Children as young as five in Malawi’s tobacco industry are exposed to nicotine levels equal to smoking 50 cigarettes a day, according to a recent report by a children’s rights organization.
The report, “Hard work, long hours and little pay,” released by London-based Plan International, details the growing number of children working in Malawi’s tobacco fields — a trend due in large part to multinational companies who have moved three-fourths of their production to developing countries to cut costs.
Children bear the brunt of the labor in Malawi’s tobacco fields — one of the world’s largest exporters — which generate 70 percent of their nation’s export income.
The south African country has the highest incidence of child labor in the region. More than 78,000 children between 5-14 years-old make just 17 U.S. cents for 12 hours of work in tobacco fields.
In addition to meager pay, the young laborers suffer significant health consequences. The organization reports that without protective clothing, children absorb up to 54 milligrams a day (roughly two-and-a-half-packs of cigarettes) of dissolved tobacco through their skin.
In a survey of 44 children in three districts, many complained of physical symptoms of Green Tobacco Sickness (GTS) such as coughing, breathlessness, and vomiting blood as a result of inhaling the tobacco dust while sorting the plants. One child said in the report:
Sometimes it feels like you don’t have enough breath, you don’t have enough oxygen. You reach a point where you cannot breathe because of the pain in your chest. Then the blood comes when you vomit. At the end, most of this dies and then you remain with a headache.

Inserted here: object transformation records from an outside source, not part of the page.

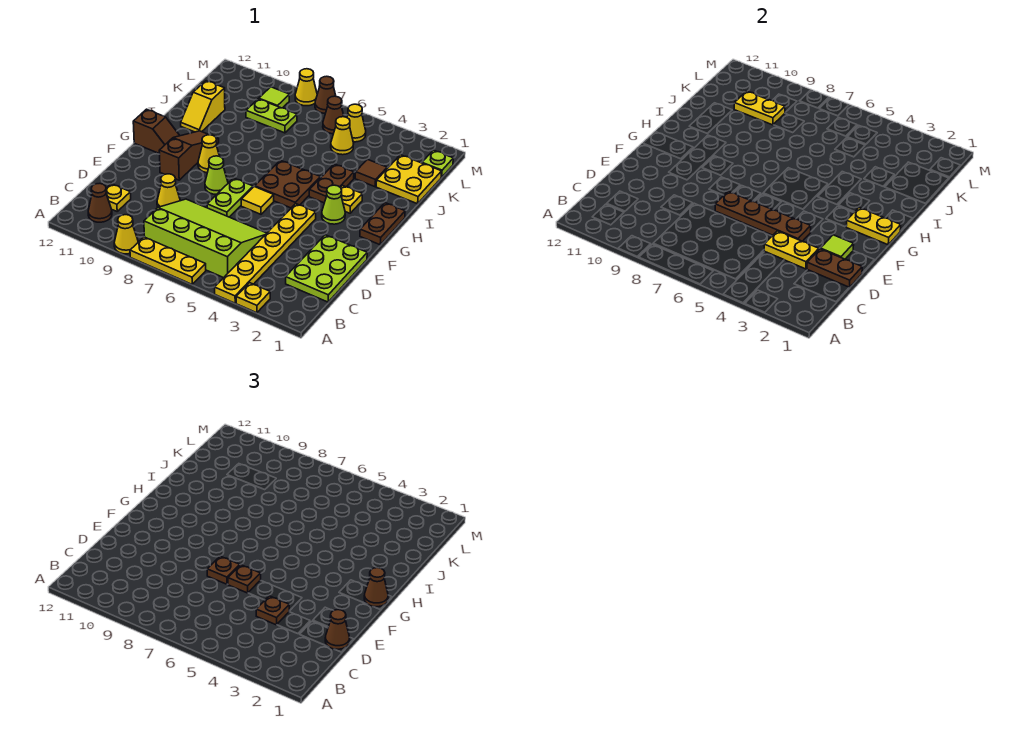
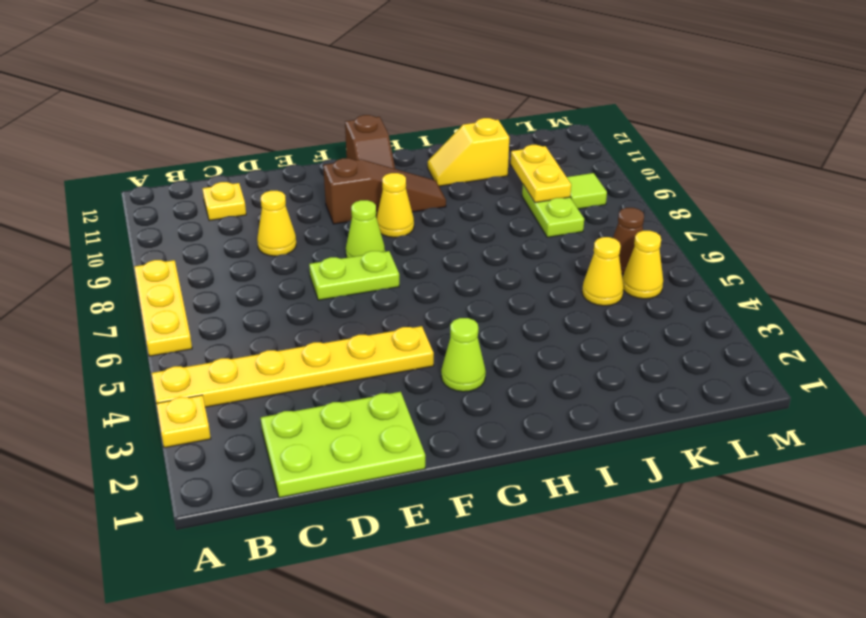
none -> yellow 1x1 cone [114,215,138,254]
none -> lime 3x4 slope [144,199,267,278]
none -> brown 1x1 cone [88,183,112,222]
none -> yellow 1x1 tile [241,186,274,214]

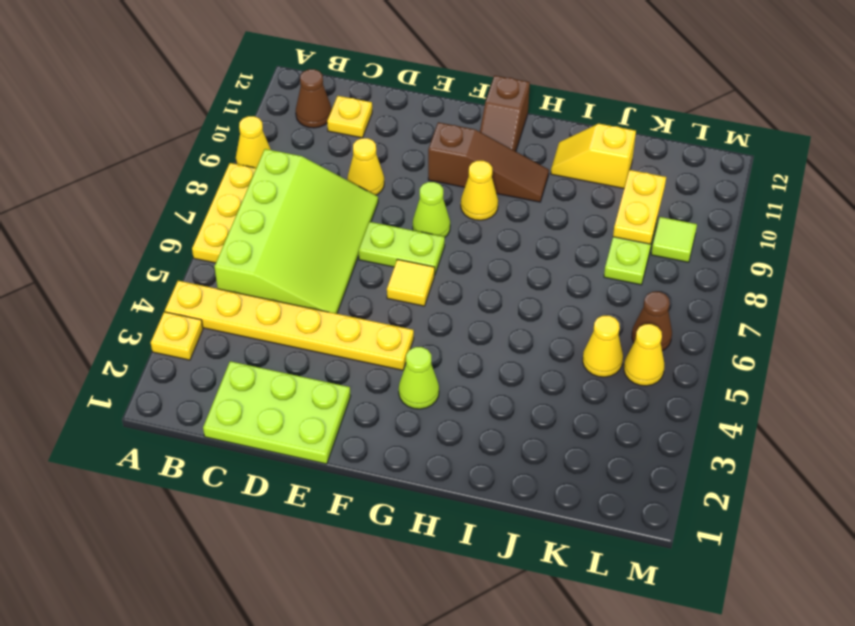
none -> brown 1x2 plate [360,203,405,245]
none -> brown 2x2 plate [255,160,320,208]
none -> yellow 1x1 plate [340,186,362,213]
none -> brown 1x2 plate [309,164,354,203]

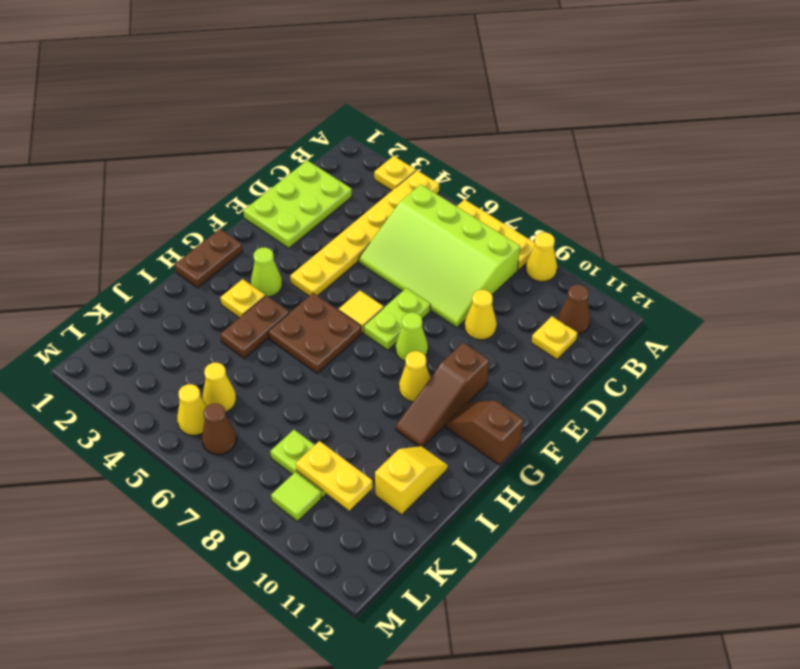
none -> yellow 2x2 plate [376,155,442,204]
none -> brown 1x1 tile [355,160,387,187]
none -> lime 1x1 plate [422,150,453,177]
none -> brown 1x1 cone [315,76,336,113]

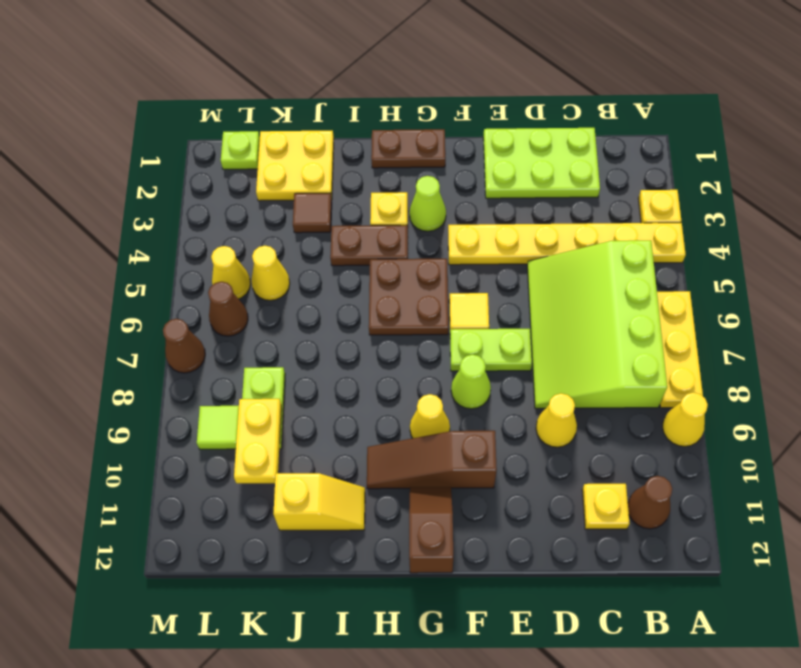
none -> yellow 1x1 cone [295,69,317,106]
none -> brown 1x2 plate [807,249,862,287]
none -> yellow 1x2 plate [764,231,819,269]
none -> lime 1x1 tile [821,235,854,259]

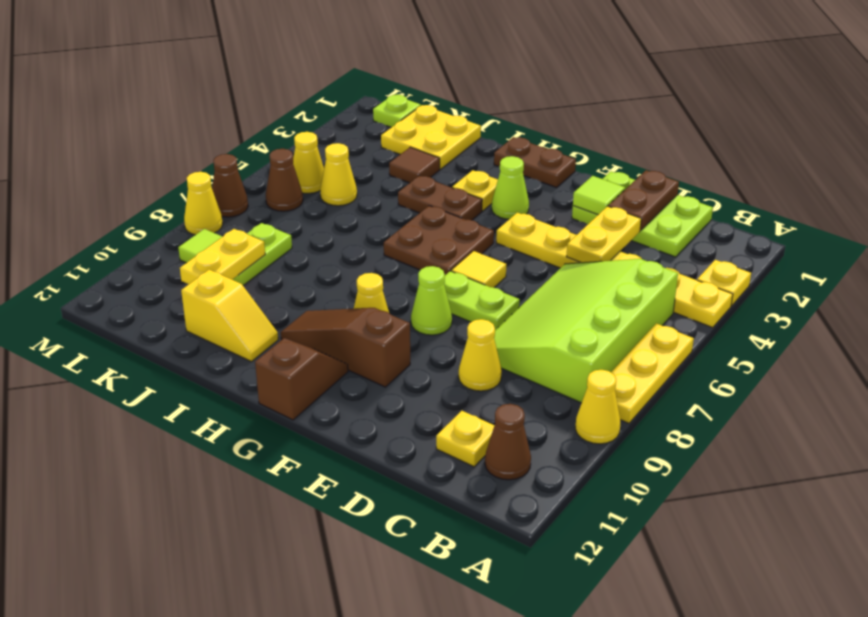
none -> brown 1x4 plate [715,191,811,241]
none -> yellow 1x2 plate [846,208,901,245]
none -> brown 1x1 cone [325,610,350,649]
none -> brown 1x1 plate [256,596,289,625]

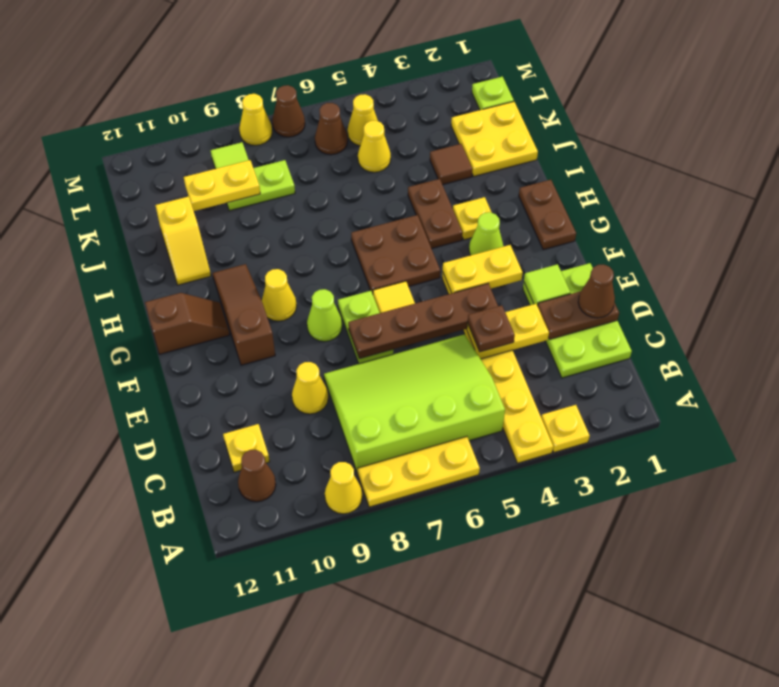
yellow 1x2 plate [443,245,523,293] -> yellow 1x2 plate moved to [846,208,901,245]
none -> brown 1x1 plate [228,565,261,593]
none -> brown 1x1 plate [207,556,240,584]
none -> brown 1x1 cone [364,568,388,607]

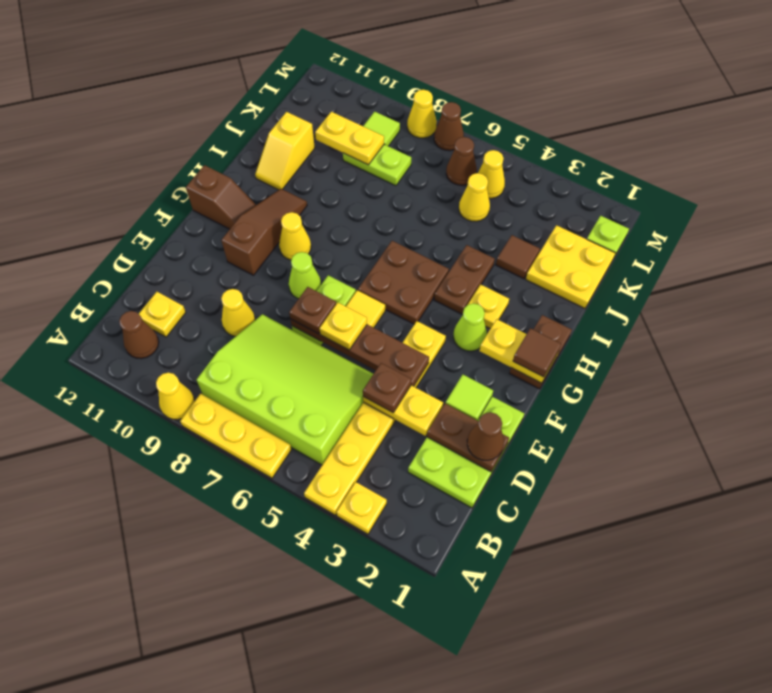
yellow 1x1 plate [320,303,367,350] -> brown 1x1 plate [228,565,261,593]
brown 1x1 tile [513,328,561,377] -> brown 1x1 cone [364,568,388,607]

The long-term health effects from GTS are alarming. Symptoms are more severe in children than adults since they haven’t built up a tolerance to nicotine through smoking because of their size.
“Numerous animal studies have shown that administration of nicotine during childhood and adolescence produces long-lasting changes in brain structure and function, as well as behavioral changes, that are not seen when nicotine is administered to adults,” said Neal Benowitz, Professor of Medicine, Psychiatry and Biopharmaceutical Sciences at University of California San Francisco in the report’s press release. “Thus the brain of a child or adolescent is particularly vulnerable to long-lasting adverse neurobehavioral effects of nicotine exposure.”
The meager pay and harmful conditions add to the arduous labor. Boys and girls do the same work as adults, bundling tobacco, spraying pesticides and fertilizer, and tilling the fields. Children wake up at as early as 4 a.m to work, are provided one meal per day, and can have their pay docked if they fail to meet quotas. They often suffer sexual and physical abuse from their supervisors. Many have complained of having nightmares due to emotional stress.
On paper, Malawi has tried to mitigate the child labor violations. The minimum age for employment is 14, including protections for children against economic exploitation. But despite signing international labor ratifications, budgeting domestic funds towards education and awareness, the problem still persists.
Last week, President Bingu wa Mutharika expelled foreign companies for buying tobacco below agreed-upon prices. But the government seems more occupied with the bottom line than workers’ welfare.
“These [tobacco companies] connived to deliberately frustrate the policy of this government to improve the welfare of our people through better prices of tobacco,” Mutharik said, the Associated Press reported. “They have been sabotaging the Malawi economy and have been harming the very people who grow tobacco for them to buy.”
Selling tobacco at their actual prices generates more income for the country, but workers hardly ever share the revenue. A better way for Malawi’s government to “improve the welfare” of the people would be to enforce labor laws and regulations — especially those aimed at helping children.